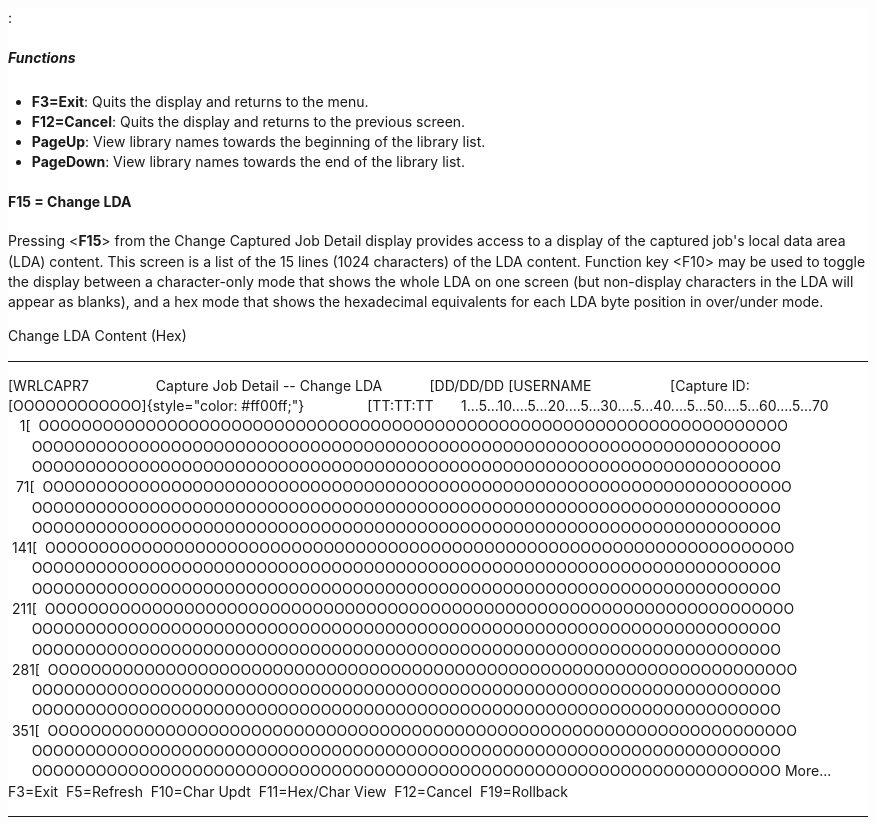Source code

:  :  

##### Functions

- **F3=Exit**: Quits the display and returns to the menu.
- **F12=Cancel**: Quits the display and returns to the previous
    screen.
- **PageUp**: View library names towards the beginning of the library
    list.
- **PageDown**: View library names towards the end of the library
    list.

#### F15 = Change LDA

Pressing <**F15**> from the Change Captured Job Detail display
provides access to a display of the captured job's local data area
(LDA) content. This screen is a list of the 15 lines (1024 characters)
of the LDA content. Function key \<F10\> may be used to toggle the
display between a character-only mode that shows the whole LDA on one
screen (but non-display characters in the LDA will appear as blanks),
and a hex mode that shows the hexadecimal equivalents for each LDA byte
position in over/under mode.

Change LDA Content (Hex)

  ------------------------------------------------------------------------------------------------------------------------------------------------------------------------------------------ -- --
  [WRLCAPR7                 Capture Job Detail -- Change LDA            [DD/DD/DD                                                              [USERNAME                    [Capture ID: [OOOOOOOOOOOO]{style="color: #ff00ff;"}                [TT:TT:TT
        1\...5\...10\....5\...20\....5\...30\....5\...40\....5\...50\....5\...60\....5\...70
     1[  OOOOOOOOOOOOOOOOOOOOOOOOOOOOOOOOOOOOOOOOOOOOOOOOOOOOOOOOOOOOOOOOOOOOOO                                                                                                OOOOOOOOOOOOOOOOOOOOOOOOOOOOOOOOOOOOOOOOOOOOOOOOOOOOOOOOOOOOOOOOOOOOOO
        OOOOOOOOOOOOOOOOOOOOOOOOOOOOOOOOOOOOOOOOOOOOOOOOOOOOOOOOOOOOOOOOOOOOOO
    71[  OOOOOOOOOOOOOOOOOOOOOOOOOOOOOOOOOOOOOOOOOOOOOOOOOOOOOOOOOOOOOOOOOOOOOO                                                                                                OOOOOOOOOOOOOOOOOOOOOOOOOOOOOOOOOOOOOOOOOOOOOOOOOOOOOOOOOOOOOOOOOOOOOO
        OOOOOOOOOOOOOOOOOOOOOOOOOOOOOOOOOOOOOOOOOOOOOOOOOOOOOOOOOOOOOOOOOOOOOO
   141[  OOOOOOOOOOOOOOOOOOOOOOOOOOOOOOOOOOOOOOOOOOOOOOOOOOOOOOOOOOOOOOOOOOOOOO                                                                                                OOOOOOOOOOOOOOOOOOOOOOOOOOOOOOOOOOOOOOOOOOOOOOOOOOOOOOOOOOOOOOOOOOOOOO
        OOOOOOOOOOOOOOOOOOOOOOOOOOOOOOOOOOOOOOOOOOOOOOOOOOOOOOOOOOOOOOOOOOOOOO
   211[  OOOOOOOOOOOOOOOOOOOOOOOOOOOOOOOOOOOOOOOOOOOOOOOOOOOOOOOOOOOOOOOOOOOOOO                                                                                                OOOOOOOOOOOOOOOOOOOOOOOOOOOOOOOOOOOOOOOOOOOOOOOOOOOOOOOOOOOOOOOOOOOOOO
        OOOOOOOOOOOOOOOOOOOOOOOOOOOOOOOOOOOOOOOOOOOOOOOOOOOOOOOOOOOOOOOOOOOOOO
   281[  OOOOOOOOOOOOOOOOOOOOOOOOOOOOOOOOOOOOOOOOOOOOOOOOOOOOOOOOOOOOOOOOOOOOOO                                                                                                OOOOOOOOOOOOOOOOOOOOOOOOOOOOOOOOOOOOOOOOOOOOOOOOOOOOOOOOOOOOOOOOOOOOOO
        OOOOOOOOOOOOOOOOOOOOOOOOOOOOOOOOOOOOOOOOOOOOOOOOOOOOOOOOOOOOOOOOOOOOOO
   351[  OOOOOOOOOOOOOOOOOOOOOOOOOOOOOOOOOOOOOOOOOOOOOOOOOOOOOOOOOOOOOOOOOOOOOO                                                                                                OOOOOOOOOOOOOOOOOOOOOOOOOOOOOOOOOOOOOOOOOOOOOOOOOOOOOOOOOOOOOOOOOOOOOO
        OOOOOOOOOOOOOOOOOOOOOOOOOOOOOOOOOOOOOOOOOOOOOOOOOOOOOOOOOOOOOOOOOOOOOO
  More\...
  F3=Exit  F5=Refresh  F10=Char Updt  F11=Hex/Char View  F12=Cancel  F19=Rollback
  ------------------------------------------------------------------------------------------------------------------------------------------------------------------------------------------ -- --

§ **Your task**
Each record above goes into the copy word for word; the pictures do not.

§ **Result for this exercise**
Source code

:  :  

##### Functions

- **F3=Exit**: Quits the display and returns to the menu.
- **F12=Cancel**: Quits the display and returns to the previous
    screen.
- **PageUp**: View library names towards the beginning of the library
    list.
- **PageDown**: View library names towards the end of the library
    list.

#### F15 = Change LDA

Pressing <**F15**> from the Change Captured Job Detail display
provides access to a display of the captured job's local data area
(LDA) content. This screen is a list of the 15 lines (1024 characters)
of the LDA content. Function key \<F10\> may be used to toggle the
display between a character-only mode that shows the whole LDA on one
screen (but non-display characters in the LDA will appear as blanks),
and a hex mode that shows the hexadecimal equivalents for each LDA byte
position in over/under mode.

Change LDA Content (Hex)

  ------------------------------------------------------------------------------------------------------------------------------------------------------------------------------------------ -- --
  [WRLCAPR7                 Capture Job Detail -- Change LDA            [DD/DD/DD                                                              [USERNAME                    [Capture ID: [OOOOOOOOOOOO]{style="color: #ff00ff;"}                [TT:TT:TT
        1\...5\...10\....5\...20\....5\...30\....5\...40\....5\...50\....5\...60\....5\...70
     1[  OOOOOOOOOOOOOOOOOOOOOOOOOOOOOOOOOOOOOOOOOOOOOOOOOOOOOOOOOOOOOOOOOOOOOO                                                                                                OOOOOOOOOOOOOOOOOOOOOOOOOOOOOOOOOOOOOOOOOOOOOOOOOOOOOOOOOOOOOOOOOOOOOO
        OOOOOOOOOOOOOOOOOOOOOOOOOOOOOOOOOOOOOOOOOOOOOOOOOOOOOOOOOOOOOOOOOOOOOO
    71[  OOOOOOOOOOOOOOOOOOOOOOOOOOOOOOOOOOOOOOOOOOOOOOOOOOOOOOOOOOOOOOOOOOOOOO                                                                                                OOOOOOOOOOOOOOOOOOOOOOOOOOOOOOOOOOOOOOOOOOOOOOOOOOOOOOOOOOOOOOOOOOOOOO
        OOOOOOOOOOOOOOOOOOOOOOOOOOOOOOOOOOOOOOOOOOOOOOOOOOOOOOOOOOOOOOOOOOOOOO
   141[  OOOOOOOOOOOOOOOOOOOOOOOOOOOOOOOOOOOOOOOOOOOOOOOOOOOOOOOOOOOOOOOOOOOOOO                                                                                                OOOOOOOOOOOOOOOOOOOOOOOOOOOOOOOOOOOOOOOOOOOOOOOOOOOOOOOOOOOOOOOOOOOOOO
        OOOOOOOOOOOOOOOOOOOOOOOOOOOOOOOOOOOOOOOOOOOOOOOOOOOOOOOOOOOOOOOOOOOOOO
   211[  OOOOOOOOOOOOOOOOOOOOOOOOOOOOOOOOOOOOOOOOOOOOOOOOOOOOOOOOOOOOOOOOOOOOOO                                                                                                OOOOOOOOOOOOOOOOOOOOOOOOOOOOOOOOOOOOOOOOOOOOOOOOOOOOOOOOOOOOOOOOOOOOOO
        OOOOOOOOOOOOOOOOOOOOOOOOOOOOOOOOOOOOOOOOOOOOOOOOOOOOOOOOOOOOOOOOOOOOOO
   281[  OOOOOOOOOOOOOOOOOOOOOOOOOOOOOOOOOOOOOOOOOOOOOOOOOOOOOOOOOOOOOOOOOOOOOO                                                                                                OOOOOOOOOOOOOOOOOOOOOOOOOOOOOOOOOOOOOOOOOOOOOOOOOOOOOOOOOOOOOOOOOOOOOO
        OOOOOOOOOOOOOOOOOOOOOOOOOOOOOOOOOOOOOOOOOOOOOOOOOOOOOOOOOOOOOOOOOOOOOO
   351[  OOOOOOOOOOOOOOOOOOOOOOOOOOOOOOOOOOOOOOOOOOOOOOOOOOOOOOOOOOOOOOOOOOOOOO                                                                                                OOOOOOOOOOOOOOOOOOOOOOOOOOOOOOOOOOOOOOOOOOOOOOOOOOOOOOOOOOOOOOOOOOOOOO
        OOOOOOOOOOOOOOOOOOOOOOOOOOOOOOOOOOOOOOOOOOOOOOOOOOOOOOOOOOOOOOOOOOOOOO
  More\...
  F3=Exit  F5=Refresh  F10=Char Updt  F11=Hex/Char View  F12=Cancel  F19=Rollback
  ------------------------------------------------------------------------------------------------------------------------------------------------------------------------------------------ -- --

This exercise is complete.